"""
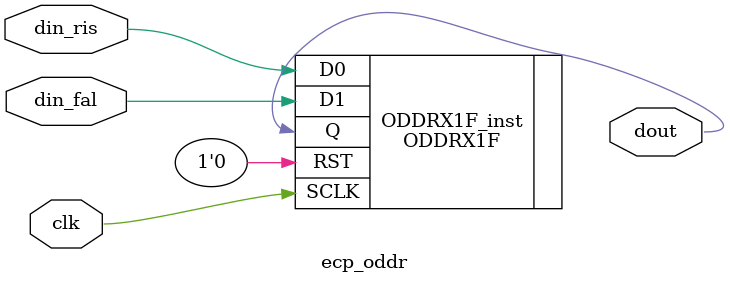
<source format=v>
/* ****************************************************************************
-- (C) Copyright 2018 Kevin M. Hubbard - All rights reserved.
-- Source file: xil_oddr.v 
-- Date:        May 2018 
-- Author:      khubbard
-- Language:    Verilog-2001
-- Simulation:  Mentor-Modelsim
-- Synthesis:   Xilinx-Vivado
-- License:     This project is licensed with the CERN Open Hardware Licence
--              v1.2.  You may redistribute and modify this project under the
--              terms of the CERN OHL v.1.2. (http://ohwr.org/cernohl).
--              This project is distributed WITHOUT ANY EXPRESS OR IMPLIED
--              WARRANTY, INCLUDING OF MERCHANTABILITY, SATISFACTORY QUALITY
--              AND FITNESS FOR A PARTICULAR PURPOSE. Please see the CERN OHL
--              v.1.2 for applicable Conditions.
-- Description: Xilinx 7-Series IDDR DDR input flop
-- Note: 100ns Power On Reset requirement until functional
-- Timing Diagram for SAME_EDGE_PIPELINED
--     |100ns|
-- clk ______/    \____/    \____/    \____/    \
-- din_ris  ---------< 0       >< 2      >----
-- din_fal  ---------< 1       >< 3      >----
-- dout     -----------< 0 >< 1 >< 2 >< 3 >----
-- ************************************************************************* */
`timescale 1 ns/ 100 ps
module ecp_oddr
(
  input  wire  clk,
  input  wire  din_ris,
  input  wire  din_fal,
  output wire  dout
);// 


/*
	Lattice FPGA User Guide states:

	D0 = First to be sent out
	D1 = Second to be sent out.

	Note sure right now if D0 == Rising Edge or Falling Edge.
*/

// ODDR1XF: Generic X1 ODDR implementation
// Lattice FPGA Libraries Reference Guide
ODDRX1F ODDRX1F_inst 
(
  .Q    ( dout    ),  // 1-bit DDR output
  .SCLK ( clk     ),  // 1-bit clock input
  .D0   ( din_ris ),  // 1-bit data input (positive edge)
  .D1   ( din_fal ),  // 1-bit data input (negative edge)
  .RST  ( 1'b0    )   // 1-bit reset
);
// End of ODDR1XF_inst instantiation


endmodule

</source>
"""
"""
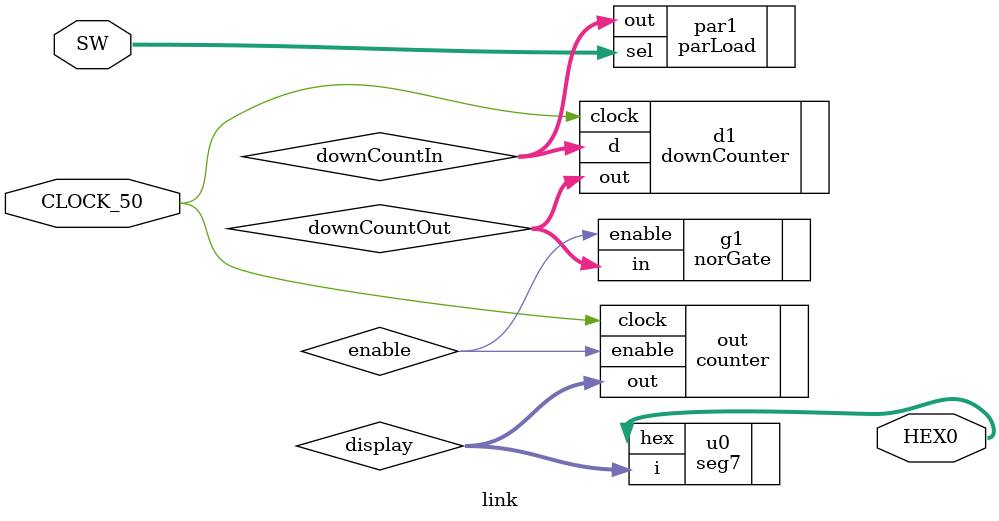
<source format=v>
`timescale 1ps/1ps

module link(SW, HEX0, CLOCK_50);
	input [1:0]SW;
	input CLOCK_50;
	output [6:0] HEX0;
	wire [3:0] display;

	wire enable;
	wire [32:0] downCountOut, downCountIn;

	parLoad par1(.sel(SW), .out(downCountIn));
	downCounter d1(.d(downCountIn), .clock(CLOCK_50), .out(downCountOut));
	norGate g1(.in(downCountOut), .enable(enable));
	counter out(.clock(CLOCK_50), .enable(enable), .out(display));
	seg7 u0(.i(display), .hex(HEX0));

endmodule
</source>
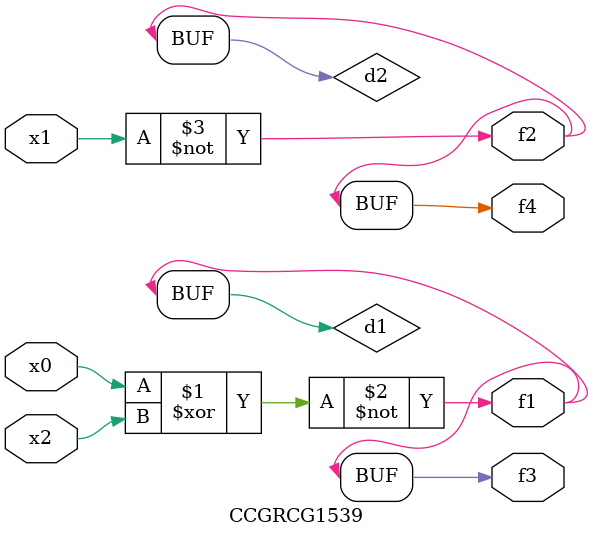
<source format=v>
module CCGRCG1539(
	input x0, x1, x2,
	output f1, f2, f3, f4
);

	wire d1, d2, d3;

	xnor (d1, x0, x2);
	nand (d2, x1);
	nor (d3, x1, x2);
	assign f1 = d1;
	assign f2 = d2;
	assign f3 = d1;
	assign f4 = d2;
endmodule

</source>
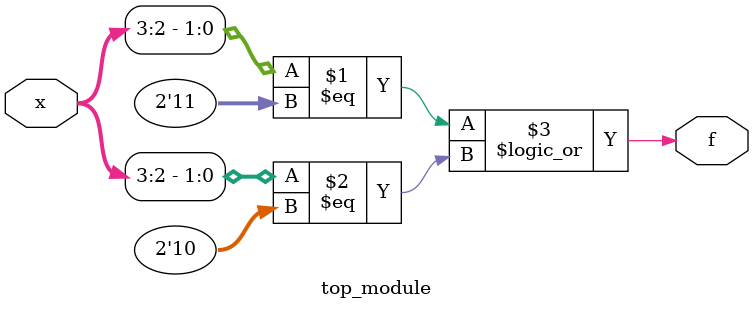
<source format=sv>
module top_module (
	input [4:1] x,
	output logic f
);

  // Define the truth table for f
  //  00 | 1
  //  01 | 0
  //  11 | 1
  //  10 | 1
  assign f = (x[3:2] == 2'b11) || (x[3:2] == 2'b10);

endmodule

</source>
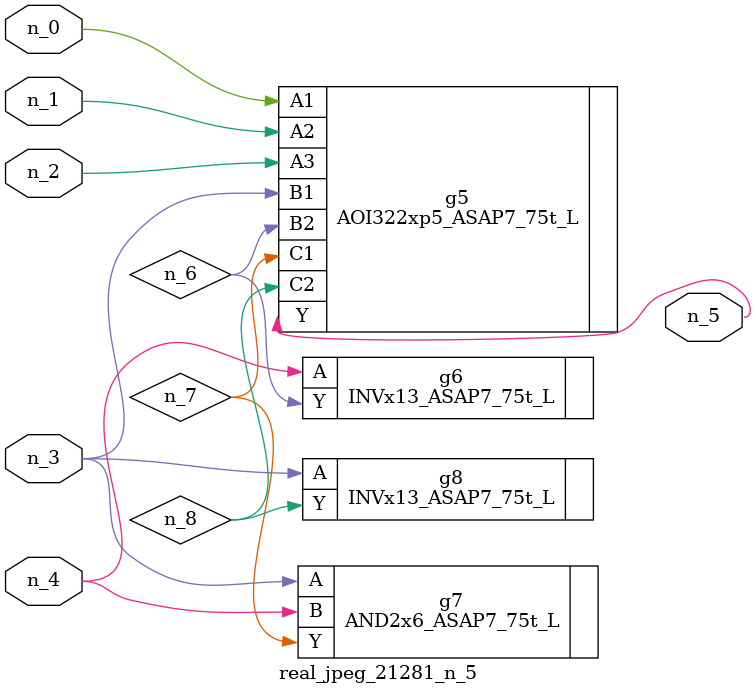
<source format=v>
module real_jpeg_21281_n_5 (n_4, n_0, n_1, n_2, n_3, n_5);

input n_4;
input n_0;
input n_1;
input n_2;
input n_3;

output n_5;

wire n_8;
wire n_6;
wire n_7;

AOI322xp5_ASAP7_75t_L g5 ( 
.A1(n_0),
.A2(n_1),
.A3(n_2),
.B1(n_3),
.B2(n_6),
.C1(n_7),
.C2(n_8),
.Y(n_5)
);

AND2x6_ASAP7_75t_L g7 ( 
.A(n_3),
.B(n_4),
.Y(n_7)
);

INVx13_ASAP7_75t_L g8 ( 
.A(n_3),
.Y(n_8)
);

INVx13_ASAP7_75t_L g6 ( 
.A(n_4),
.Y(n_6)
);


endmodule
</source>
"""
"""
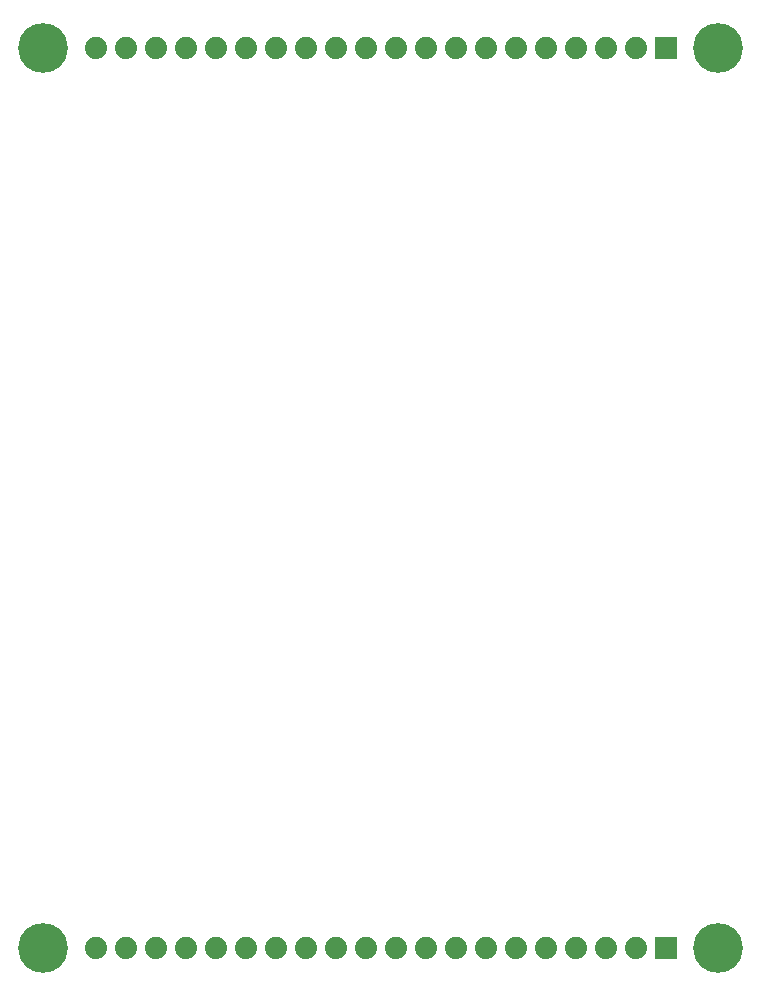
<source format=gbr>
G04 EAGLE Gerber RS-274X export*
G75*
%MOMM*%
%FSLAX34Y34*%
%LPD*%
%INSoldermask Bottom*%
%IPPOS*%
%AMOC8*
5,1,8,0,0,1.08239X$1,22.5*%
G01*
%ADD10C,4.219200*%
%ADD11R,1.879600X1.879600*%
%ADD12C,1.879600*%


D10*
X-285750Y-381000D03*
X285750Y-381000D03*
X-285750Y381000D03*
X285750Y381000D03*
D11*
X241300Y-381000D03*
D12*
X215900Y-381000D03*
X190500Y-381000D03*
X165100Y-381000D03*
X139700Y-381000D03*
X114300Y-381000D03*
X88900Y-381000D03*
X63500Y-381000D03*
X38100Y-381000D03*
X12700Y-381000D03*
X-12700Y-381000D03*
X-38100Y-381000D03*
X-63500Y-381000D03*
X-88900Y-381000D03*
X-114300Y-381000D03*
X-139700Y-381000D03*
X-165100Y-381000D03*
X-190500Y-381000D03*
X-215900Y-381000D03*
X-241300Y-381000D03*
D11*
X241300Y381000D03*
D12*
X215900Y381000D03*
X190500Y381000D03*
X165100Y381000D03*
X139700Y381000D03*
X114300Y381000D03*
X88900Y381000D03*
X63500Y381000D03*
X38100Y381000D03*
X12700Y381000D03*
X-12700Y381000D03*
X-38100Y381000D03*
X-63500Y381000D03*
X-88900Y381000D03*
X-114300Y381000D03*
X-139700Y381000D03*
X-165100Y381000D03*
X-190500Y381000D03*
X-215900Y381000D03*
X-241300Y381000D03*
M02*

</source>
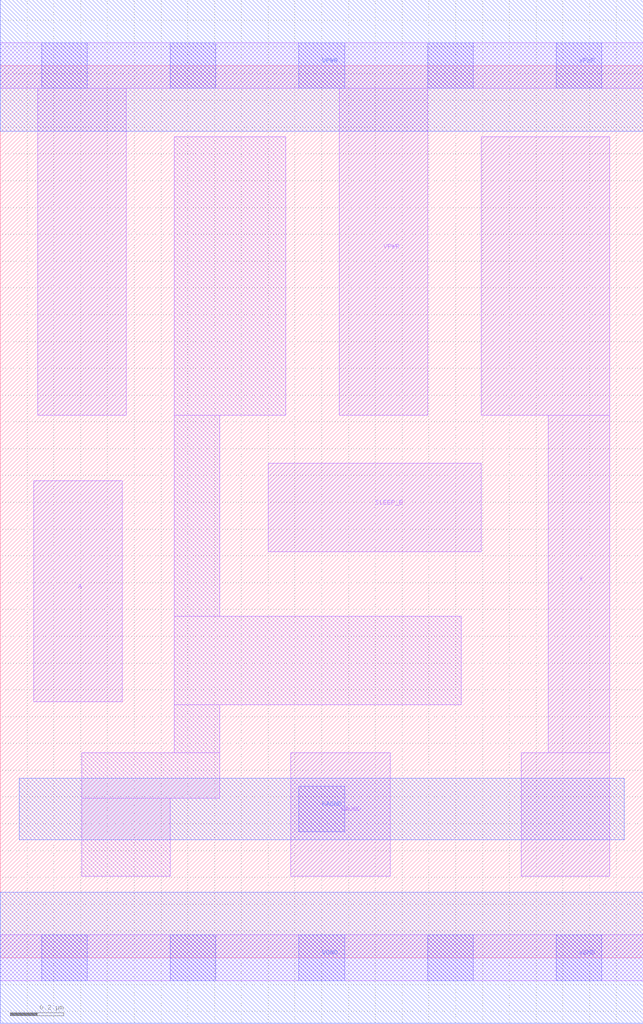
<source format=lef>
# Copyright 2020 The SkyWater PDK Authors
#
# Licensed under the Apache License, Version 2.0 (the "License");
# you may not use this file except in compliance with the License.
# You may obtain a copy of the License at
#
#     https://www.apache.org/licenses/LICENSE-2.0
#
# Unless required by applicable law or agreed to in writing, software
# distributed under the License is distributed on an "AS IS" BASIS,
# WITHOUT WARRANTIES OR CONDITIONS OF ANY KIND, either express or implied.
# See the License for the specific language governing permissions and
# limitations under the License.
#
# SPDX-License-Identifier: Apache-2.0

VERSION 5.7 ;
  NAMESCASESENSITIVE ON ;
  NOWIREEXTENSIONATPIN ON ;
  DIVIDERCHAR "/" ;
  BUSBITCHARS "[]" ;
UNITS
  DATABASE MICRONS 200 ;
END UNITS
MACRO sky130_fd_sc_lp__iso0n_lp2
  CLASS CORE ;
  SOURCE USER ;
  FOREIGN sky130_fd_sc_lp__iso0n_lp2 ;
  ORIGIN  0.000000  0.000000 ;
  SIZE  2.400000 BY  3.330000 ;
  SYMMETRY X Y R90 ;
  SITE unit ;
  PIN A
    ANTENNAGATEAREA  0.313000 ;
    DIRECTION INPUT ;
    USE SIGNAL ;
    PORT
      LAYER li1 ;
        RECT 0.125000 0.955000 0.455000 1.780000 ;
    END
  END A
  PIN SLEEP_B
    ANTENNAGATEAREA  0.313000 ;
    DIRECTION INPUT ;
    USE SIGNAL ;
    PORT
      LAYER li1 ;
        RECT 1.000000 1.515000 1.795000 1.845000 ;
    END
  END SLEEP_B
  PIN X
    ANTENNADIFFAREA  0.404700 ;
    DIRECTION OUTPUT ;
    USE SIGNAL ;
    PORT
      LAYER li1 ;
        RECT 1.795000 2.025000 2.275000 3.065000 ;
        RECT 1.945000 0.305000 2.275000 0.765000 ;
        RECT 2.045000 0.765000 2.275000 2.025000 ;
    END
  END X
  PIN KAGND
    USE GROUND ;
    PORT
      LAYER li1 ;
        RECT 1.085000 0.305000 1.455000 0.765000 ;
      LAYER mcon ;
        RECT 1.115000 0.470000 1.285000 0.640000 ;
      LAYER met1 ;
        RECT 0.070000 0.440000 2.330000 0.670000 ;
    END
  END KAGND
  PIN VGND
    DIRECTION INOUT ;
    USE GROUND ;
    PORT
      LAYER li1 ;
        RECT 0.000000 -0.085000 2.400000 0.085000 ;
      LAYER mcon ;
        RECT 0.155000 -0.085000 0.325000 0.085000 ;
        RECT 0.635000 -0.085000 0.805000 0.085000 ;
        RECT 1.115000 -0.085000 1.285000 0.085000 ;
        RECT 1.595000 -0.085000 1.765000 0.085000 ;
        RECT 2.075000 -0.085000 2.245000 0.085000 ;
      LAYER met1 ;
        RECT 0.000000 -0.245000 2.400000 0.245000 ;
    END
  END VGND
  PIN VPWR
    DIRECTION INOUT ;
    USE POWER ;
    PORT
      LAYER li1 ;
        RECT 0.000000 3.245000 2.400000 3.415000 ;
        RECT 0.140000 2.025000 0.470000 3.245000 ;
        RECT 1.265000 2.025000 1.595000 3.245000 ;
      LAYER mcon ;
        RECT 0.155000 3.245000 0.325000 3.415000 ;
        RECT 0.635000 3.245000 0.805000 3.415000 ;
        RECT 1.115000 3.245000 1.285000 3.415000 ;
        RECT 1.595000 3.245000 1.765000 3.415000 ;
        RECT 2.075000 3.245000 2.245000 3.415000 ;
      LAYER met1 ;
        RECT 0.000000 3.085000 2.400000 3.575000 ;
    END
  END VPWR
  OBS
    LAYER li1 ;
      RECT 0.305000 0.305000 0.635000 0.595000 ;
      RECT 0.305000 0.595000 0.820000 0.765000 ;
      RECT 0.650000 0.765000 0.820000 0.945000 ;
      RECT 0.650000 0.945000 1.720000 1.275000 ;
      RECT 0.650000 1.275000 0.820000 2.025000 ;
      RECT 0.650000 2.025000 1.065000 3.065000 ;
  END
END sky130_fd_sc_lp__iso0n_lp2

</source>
"""
-- Directions for this task --
Of the entries listed above, reproduce only the lines starting at the line containing "X285750Y381000D03*" and ending at the line containing "X-88900Y-381000D03*". Include both, exactly as they stand.

-- Solution to this problem --
X285750Y381000D03*
D11*
X241300Y-381000D03*
D12*
X215900Y-381000D03*
X190500Y-381000D03*
X165100Y-381000D03*
X139700Y-381000D03*
X114300Y-381000D03*
X88900Y-381000D03*
X63500Y-381000D03*
X38100Y-381000D03*
X12700Y-381000D03*
X-12700Y-381000D03*
X-38100Y-381000D03*
X-63500Y-381000D03*
X-88900Y-381000D03*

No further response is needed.